UFTI Student Interns with FHWA

This summer one of the UFTI’s Ph.D. students, Deja Jackson, participated in an internship program with the Federal Highway Administration for the second time. Jackson interned with the FHWA’s Turner-Fairbank Highway Research Center (TFHRC) in

McLean, VA, where she was one of the first to help analyze the newly collected data from their Motorcycle Crash Causation Study (MCCS). This year, Jackson was part of the Office of Safety under the Roadway Safety Data Program’s Data and Analysis Team and worked specifically with the Highway Safety Manual (HSM).

One of the tasks Jackson completed was tracking state efforts to develop safety performance functions and/or calibrate the existing HSM models for local conditions. Jackson is currently finalizing the report for publication through the Crash Modification Factors Clearinghouse.
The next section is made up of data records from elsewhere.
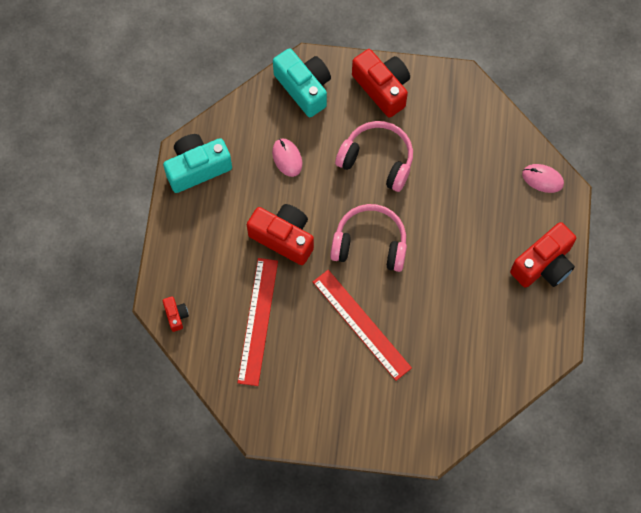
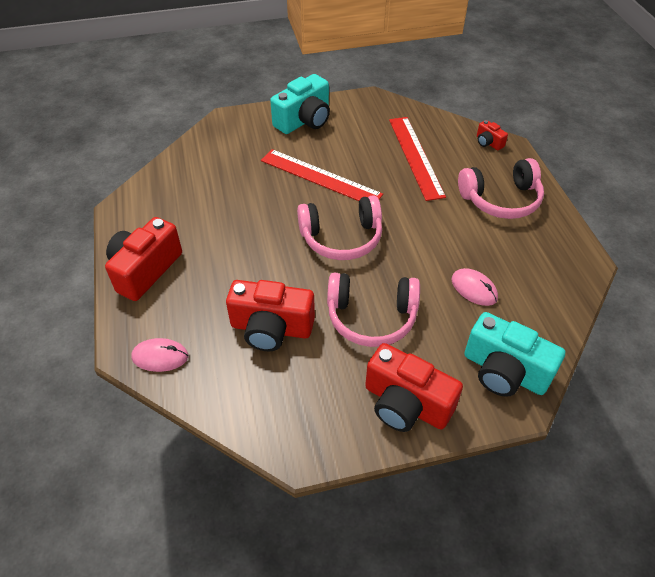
camera: 160 degrees right, 20 degrees down
(197, 168) = (560, 252): turquoise camera -> turquoise camera (304, 120)
(210, 239) = (501, 199): none -> pink headphones
(283, 238) = (431, 219): red camera -> red camera (271, 328)

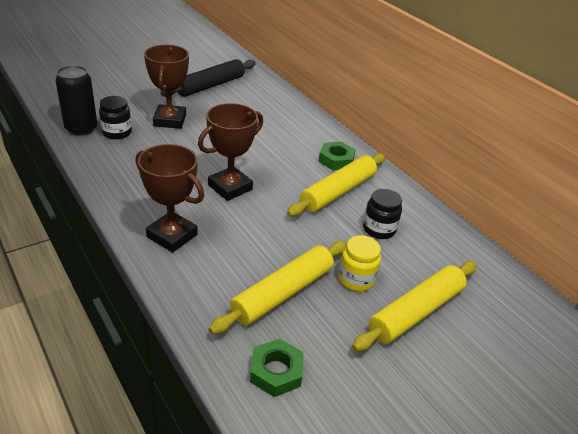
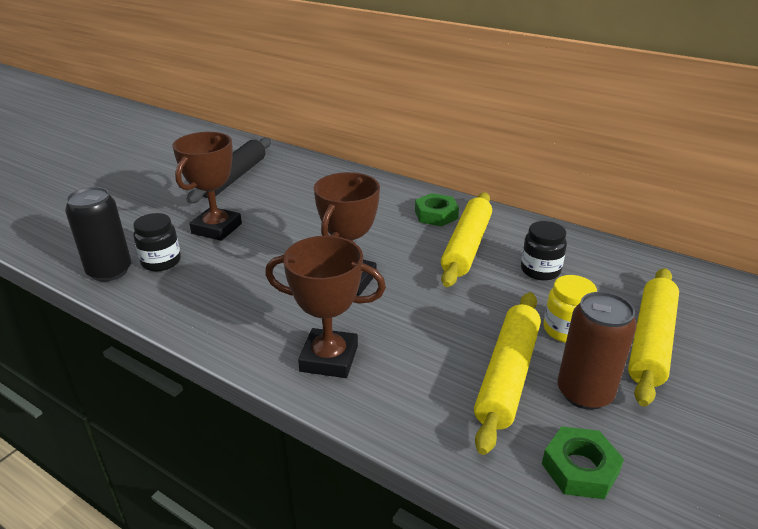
camera: 20 degrees left, 5 degrees down
(170, 120) = (216, 228): brown trophy -> brown trophy turned 45 degrees clockwise
(327, 326) = (584, 393): none -> brown can

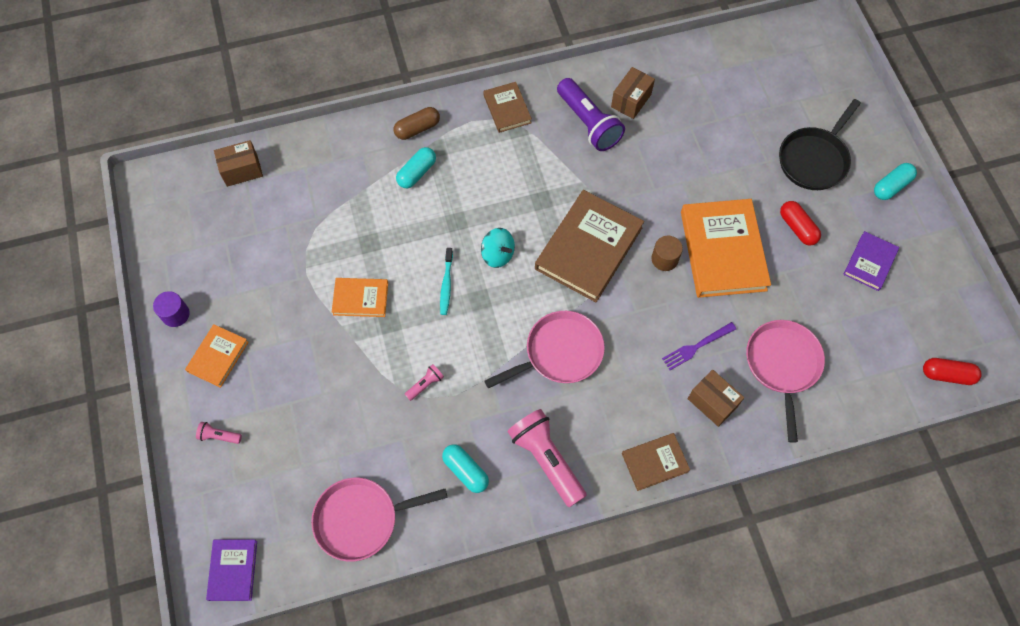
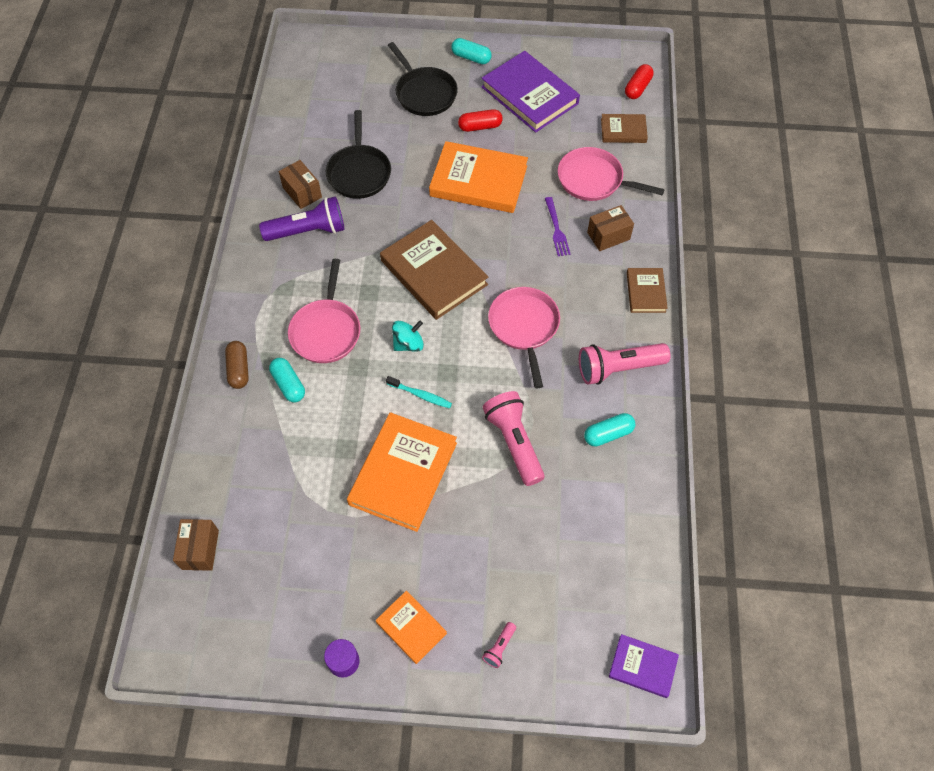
camera: 70 degrees left, 5 degrees down
(360, 298) = (403, 473): orange book -> orange book, size x1.89
(361, 519) = (626, 535): pink pan -> pink pan (326, 331)
(425, 384) = (514, 442): pink flashlight -> pink flashlight, size x2.25
(507, 109) = (258, 288): brown book -> brown book (623, 131)
(664, 259) = (468, 222): brown cylinder -> none
(679, 139) = (359, 172): none -> black pan
(870, 262) = (530, 95): purple book -> purple book, size x1.89
(891, 186) = (471, 58): turquoise capsule -> turquoise capsule turned 45 degrees counterclockwise

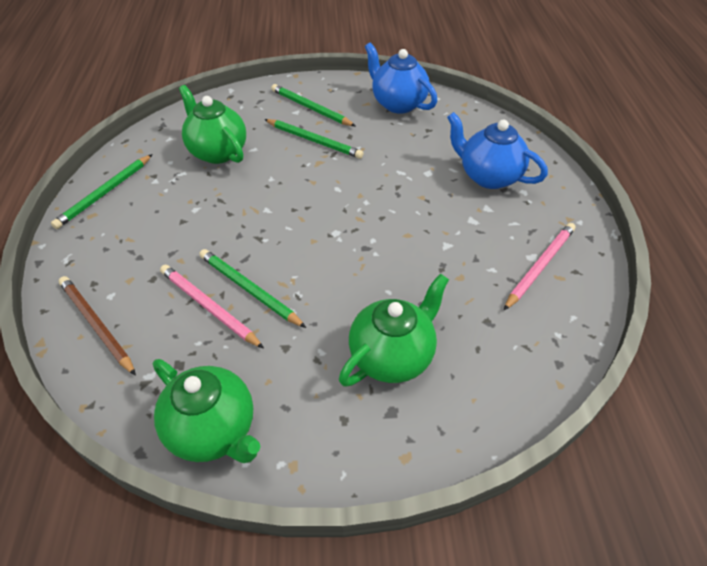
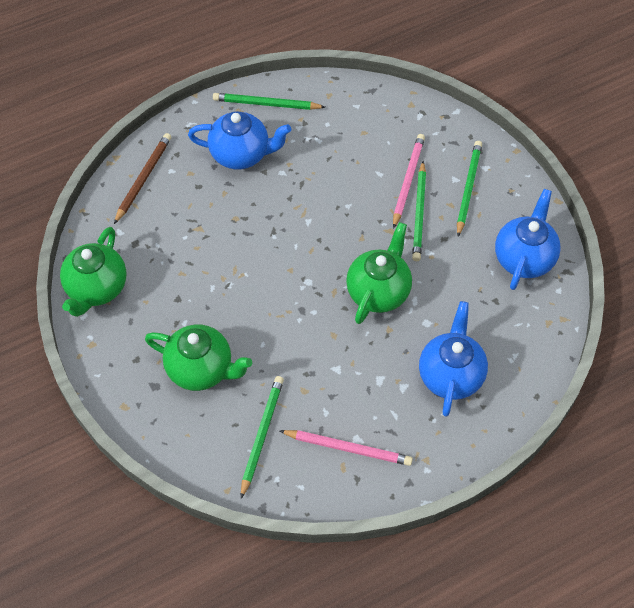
camera: 65 degrees right, 10 degrees up
(146, 231) = (241, 154): none -> blue teapot
(208, 307) = (189, 234): pink pencil -> pink pencil (407, 181)
(217, 152) = (359, 149): green teapot -> green teapot (378, 291)
(249, 289) = (218, 251): green pencil -> green pencil (261, 435)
Additionally, she performed freeway sensitivity analyses using dis-aggregated data to determine how different road environment variables impact predicted crash frequencies under a given set of assumptions. The results from the numerous sensitivity analyses were documented, compared, and interpreted to capture various freeway cross-sections. These analyses will provide insight into the reduction of overall predicted crash frequencies, and the increase in the number of predicted severe injury and fatal crash frequencies.

Jackson also examined federal and state relations as they pertains to the awareness, accessing, and utilization of the product and services that the FHWA Office of Safety delivers (technical guides, Web-based tools, trainings, etc.), with the intention of improving how these products and services are made available and used as well as the impact that they could have at the state level.

Throughout her internship, Jackson also served as a reviewer for the Road Safety Fundamentals textbook developed by the FHWA Office of Safety’s Implementation & Evaluation Team.